Column named 'id', 'VIN', 'fuel', & 'cylinders' does not play a role on car price and hence dropped from the DataSet
Column named 'odometer', 'title_status' & 'condition' is going to play a role as per domain knowledge that I have and hence considered for modeling. Applied one-hot encoding on catorigical data like 'title_status' & 'condition' and applied three different models like Linear-Regression, Losso-Regression and Ridge-Regression and all these three models gives almost ~0 on Train_R2_Score and Test_R2_Score. This shows the the models are under-fit and hence not able to predict actual price of the model
This under-fitting could be due to the 'most_frequent' imputer method used to fillin missing data for columns 'title_status' & 'condition'.

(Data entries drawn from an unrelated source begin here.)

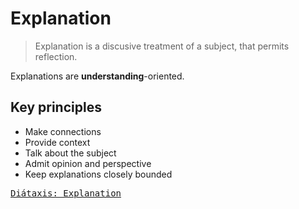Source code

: # Explanation

> Explanation is a discusive treatment of a subject, that permits reflection. 
 
Explanations are **understanding**-oriented.

## Key principles

- Make connections
- Provide context
- Talk about the subject
- Admit opinion and perspective
- Keep explanations closely bounded

<kbd><a href="">Diátaxis: Explanation</a></kbd>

Violin plot on 'title_status' VS PriceLog & 'condition' VS PriceLog shows that the dependency is almost close to mean of the given data and hence the model. This data suggests that the model might be able to predict actual value given the data considered for models designed.
Overall the suggestions would be that the 'odometer', 'title_status' & 'condition' is going to play a role on price of a car!